Daré órdenes sobre ellos más tarde.

—De acuerdo —dijo Rylen con un bostezo—.

Su Gracia tendrá que perdonarme, pero no creo que esté disponible durante la mayor parte de la mañana.

No dormí mucho anoche.

—Duerme todo lo que quieras.

Dudo que te necesite para algo más esta mañana.

—Caius se recostó en el sofá con las manos detrás de la cabeza.

Los sirvientes estarían aquí pronto para prepararlo para el día, y había una posibilidad de que sería convocado a la recámara del Rey antes de eso.

Esa era la parte que esperaba con ansias.

Rylen observó a Caius de cerca antes de retirarse de la habitación.

Era difícil saber lo que estaba pensando el príncipe heredero, pero habían pasado un poco más de tres años ahora, y por mucho que no le gustaran los métodos de Caius, había aprendido a confiar en ellos.

El príncipe heredero siempre conseguía hacer las cosas, y si sospechaba que algo estaba mal, entonces lo estaba.

«Esto debe ser lo que significa ser el heredero al trono.

El próximo Rey».

Al padre de Rylen no le gustaba nada que tuviera que ver con la familia real.

Aunque era el hermano del Rey, no tenía nada que ver con la política del reino o cómo se gobernaba.
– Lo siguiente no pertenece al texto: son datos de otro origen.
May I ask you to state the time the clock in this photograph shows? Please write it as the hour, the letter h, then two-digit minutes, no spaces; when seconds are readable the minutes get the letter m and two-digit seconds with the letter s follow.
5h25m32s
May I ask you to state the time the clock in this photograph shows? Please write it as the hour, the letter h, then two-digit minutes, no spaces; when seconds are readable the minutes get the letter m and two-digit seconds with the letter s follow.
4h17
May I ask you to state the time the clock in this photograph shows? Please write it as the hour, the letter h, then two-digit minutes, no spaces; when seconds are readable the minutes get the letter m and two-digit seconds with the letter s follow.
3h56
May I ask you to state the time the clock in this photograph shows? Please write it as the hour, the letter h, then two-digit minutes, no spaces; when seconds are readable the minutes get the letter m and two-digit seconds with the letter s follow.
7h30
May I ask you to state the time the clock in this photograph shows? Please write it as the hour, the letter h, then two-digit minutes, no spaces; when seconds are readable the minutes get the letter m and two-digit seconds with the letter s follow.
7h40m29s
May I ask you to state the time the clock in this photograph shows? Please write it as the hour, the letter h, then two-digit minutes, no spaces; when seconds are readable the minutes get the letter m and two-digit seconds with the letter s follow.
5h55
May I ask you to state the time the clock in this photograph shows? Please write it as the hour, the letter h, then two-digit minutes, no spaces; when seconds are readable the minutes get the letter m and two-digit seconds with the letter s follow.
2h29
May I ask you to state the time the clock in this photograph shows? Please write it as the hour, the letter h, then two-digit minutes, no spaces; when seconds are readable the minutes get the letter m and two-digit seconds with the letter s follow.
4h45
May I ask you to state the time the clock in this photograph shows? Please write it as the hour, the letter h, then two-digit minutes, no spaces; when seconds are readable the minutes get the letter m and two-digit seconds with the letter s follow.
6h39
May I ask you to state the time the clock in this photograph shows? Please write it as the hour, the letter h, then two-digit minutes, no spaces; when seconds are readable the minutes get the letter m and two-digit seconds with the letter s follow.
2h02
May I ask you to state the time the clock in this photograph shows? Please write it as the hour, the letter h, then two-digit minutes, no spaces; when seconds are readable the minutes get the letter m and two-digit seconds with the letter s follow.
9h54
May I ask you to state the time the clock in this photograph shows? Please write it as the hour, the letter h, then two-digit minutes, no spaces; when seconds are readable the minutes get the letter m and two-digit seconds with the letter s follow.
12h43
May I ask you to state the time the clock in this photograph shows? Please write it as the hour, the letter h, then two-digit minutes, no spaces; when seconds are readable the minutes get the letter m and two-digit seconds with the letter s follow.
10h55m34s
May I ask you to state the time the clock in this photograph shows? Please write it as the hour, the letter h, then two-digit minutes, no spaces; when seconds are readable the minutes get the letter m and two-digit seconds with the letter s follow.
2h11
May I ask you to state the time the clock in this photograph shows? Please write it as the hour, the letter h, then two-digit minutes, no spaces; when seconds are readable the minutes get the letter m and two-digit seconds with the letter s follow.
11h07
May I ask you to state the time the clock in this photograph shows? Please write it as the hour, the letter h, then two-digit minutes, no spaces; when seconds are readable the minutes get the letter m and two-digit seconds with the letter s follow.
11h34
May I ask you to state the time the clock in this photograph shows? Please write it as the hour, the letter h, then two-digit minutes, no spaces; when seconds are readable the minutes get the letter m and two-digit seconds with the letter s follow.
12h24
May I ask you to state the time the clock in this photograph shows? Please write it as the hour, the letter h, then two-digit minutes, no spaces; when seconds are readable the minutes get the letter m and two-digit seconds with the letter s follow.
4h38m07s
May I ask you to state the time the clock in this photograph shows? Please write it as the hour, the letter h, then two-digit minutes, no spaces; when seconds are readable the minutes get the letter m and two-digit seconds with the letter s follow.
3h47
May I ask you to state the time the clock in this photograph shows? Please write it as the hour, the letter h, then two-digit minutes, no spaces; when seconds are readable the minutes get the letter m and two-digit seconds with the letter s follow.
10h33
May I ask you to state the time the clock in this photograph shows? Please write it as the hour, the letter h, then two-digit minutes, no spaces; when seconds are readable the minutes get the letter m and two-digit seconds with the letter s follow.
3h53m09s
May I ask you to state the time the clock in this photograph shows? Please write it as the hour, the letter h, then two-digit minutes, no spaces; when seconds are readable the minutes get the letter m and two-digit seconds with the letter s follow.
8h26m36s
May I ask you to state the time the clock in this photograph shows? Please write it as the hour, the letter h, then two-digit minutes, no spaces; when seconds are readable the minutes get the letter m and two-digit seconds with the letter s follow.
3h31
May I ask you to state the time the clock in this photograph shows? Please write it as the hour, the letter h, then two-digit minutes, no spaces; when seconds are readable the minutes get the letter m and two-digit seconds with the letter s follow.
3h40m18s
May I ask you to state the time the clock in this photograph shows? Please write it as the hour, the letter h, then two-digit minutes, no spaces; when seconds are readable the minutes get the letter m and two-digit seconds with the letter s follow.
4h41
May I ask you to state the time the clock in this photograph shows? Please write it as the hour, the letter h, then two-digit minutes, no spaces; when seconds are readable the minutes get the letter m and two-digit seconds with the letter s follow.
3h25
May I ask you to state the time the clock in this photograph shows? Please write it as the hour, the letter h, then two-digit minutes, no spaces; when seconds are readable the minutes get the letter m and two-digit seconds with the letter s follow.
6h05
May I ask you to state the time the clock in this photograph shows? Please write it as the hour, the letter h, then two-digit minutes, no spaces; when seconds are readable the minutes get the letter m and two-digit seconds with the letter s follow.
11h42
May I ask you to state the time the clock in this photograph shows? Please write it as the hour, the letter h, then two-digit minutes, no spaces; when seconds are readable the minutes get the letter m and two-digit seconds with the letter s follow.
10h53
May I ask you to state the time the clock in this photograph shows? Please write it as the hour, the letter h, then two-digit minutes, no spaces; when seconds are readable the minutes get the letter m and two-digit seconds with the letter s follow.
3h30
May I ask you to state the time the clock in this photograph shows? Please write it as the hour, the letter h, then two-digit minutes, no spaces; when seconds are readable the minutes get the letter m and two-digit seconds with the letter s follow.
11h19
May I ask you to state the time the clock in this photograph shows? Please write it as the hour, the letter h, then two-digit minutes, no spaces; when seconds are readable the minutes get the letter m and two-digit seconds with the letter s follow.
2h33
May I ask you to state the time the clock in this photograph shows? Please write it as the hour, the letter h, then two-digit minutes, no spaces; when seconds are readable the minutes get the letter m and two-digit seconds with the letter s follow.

Rylen escuchó que solía ser diferente; sin embargo, todo cambió cuando él nació y su madre murió poco después.

El médico dijo que podría haber sido depresión posparto.

Su padre nunca se recuperó porque se culpaba a sí mismo por no estar ahí para su esposa.

Los había llevado a las montañas donde su madre fue enterrada y había permanecido allí, lejos de la familia real.

No fue hasta que Rylen tenía dieciocho años que pudo marcharse.